-------- DATA SHOWN --------

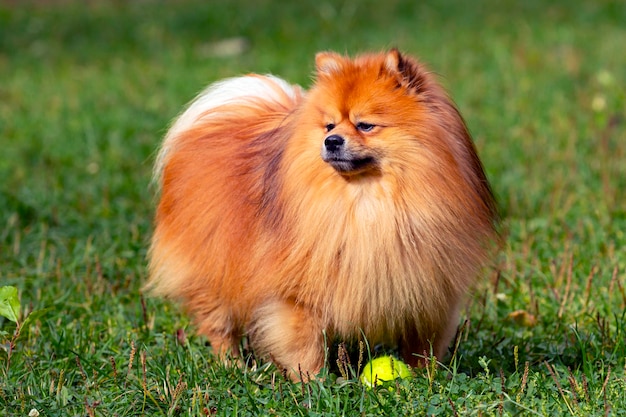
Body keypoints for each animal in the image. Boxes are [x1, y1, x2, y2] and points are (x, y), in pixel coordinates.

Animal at [145, 48, 492, 376]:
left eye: (365, 125)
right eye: (330, 125)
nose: (331, 140)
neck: (365, 201)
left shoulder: (430, 288)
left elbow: (424, 343)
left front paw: (424, 377)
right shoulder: (297, 294)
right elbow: (304, 343)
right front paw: (312, 382)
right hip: (214, 269)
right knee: (218, 324)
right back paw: (232, 365)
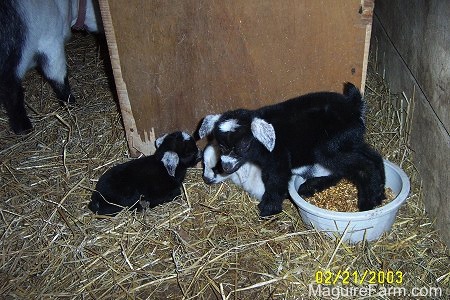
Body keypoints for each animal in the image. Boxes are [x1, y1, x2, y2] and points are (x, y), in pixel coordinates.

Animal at [199, 83, 384, 217]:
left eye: (243, 145)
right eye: (221, 146)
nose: (226, 167)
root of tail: (353, 107)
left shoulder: (278, 156)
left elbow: (276, 180)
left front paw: (268, 208)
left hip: (331, 147)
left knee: (363, 165)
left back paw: (367, 202)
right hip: (349, 141)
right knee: (373, 157)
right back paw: (378, 192)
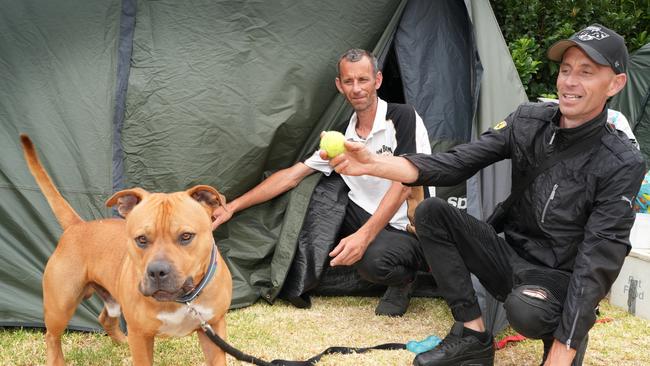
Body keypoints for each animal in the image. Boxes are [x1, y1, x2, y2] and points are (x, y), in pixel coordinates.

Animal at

--------

TASK →
Pictures aside, reproduce all of the data exactly.

SOLUTION TO THE PROBLEM →
Body keypoints for each animal in the image. Boxes are [x1, y1, x2, y2] and points are (x, y), in pixel coordinates.

Animal at [145, 48, 492, 376]:
left eye: (365, 125)
right eye: (330, 125)
nose: (331, 140)
neck: (365, 201)
left shoulder: (430, 288)
left elbow: (424, 343)
left front paw: (424, 377)
right shoulder: (297, 294)
right elbow: (304, 343)
right front paw: (312, 382)
right hip: (214, 269)
right knee: (218, 324)
right back paw: (232, 365)
Body keypoints for each animal in the image. Boxes are [x1, y1, x2, y2] and points are (x, y), in pixel coordinates.

Animal at [199, 83, 384, 217]:
left eye: (243, 145)
right eye: (221, 146)
nose: (226, 167)
root of tail: (353, 107)
left shoulder: (278, 156)
left elbow: (276, 180)
left front paw: (268, 208)
left hip: (331, 147)
left knee: (363, 165)
left back paw: (367, 202)
right hip: (349, 141)
right knee: (373, 157)
right back paw: (378, 192)
Body keypoints for each animal in the image. Boxes are [x1, y1, x2, y2] and points are (x, y), in pixel coordinates.

Animal at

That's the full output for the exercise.